Joint position lists
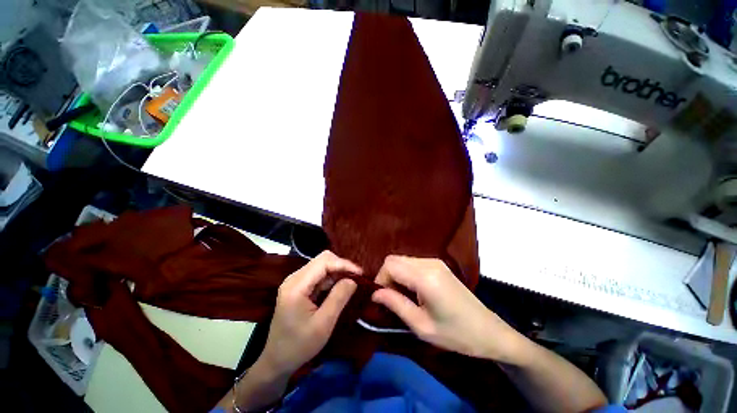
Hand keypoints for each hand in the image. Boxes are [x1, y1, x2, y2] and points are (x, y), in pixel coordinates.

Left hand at [260, 251, 360, 375]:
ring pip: (321, 265)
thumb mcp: (323, 324)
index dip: (344, 264)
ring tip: (351, 283)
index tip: (360, 273)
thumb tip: (353, 280)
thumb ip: (339, 298)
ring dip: (337, 272)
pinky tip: (339, 287)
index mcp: (296, 286)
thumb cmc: (299, 346)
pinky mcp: (298, 286)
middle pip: (322, 259)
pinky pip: (318, 274)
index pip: (324, 262)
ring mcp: (295, 281)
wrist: (277, 360)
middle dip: (341, 266)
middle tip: (356, 278)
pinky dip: (331, 278)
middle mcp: (294, 278)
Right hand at [372, 256, 522, 361]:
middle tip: (390, 298)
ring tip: (401, 296)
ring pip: (402, 259)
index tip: (380, 297)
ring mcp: (435, 261)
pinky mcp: (439, 264)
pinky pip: (413, 262)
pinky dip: (406, 273)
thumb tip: (374, 293)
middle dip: (386, 276)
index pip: (390, 265)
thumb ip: (395, 304)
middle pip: (394, 259)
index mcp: (425, 277)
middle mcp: (429, 263)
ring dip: (396, 274)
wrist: (489, 331)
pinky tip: (413, 290)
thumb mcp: (421, 326)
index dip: (380, 279)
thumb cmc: (456, 334)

• **The task**:
Within the records, how many lines include "thumb"? The answer is the number and nothing else.

• **Solved problem**:
8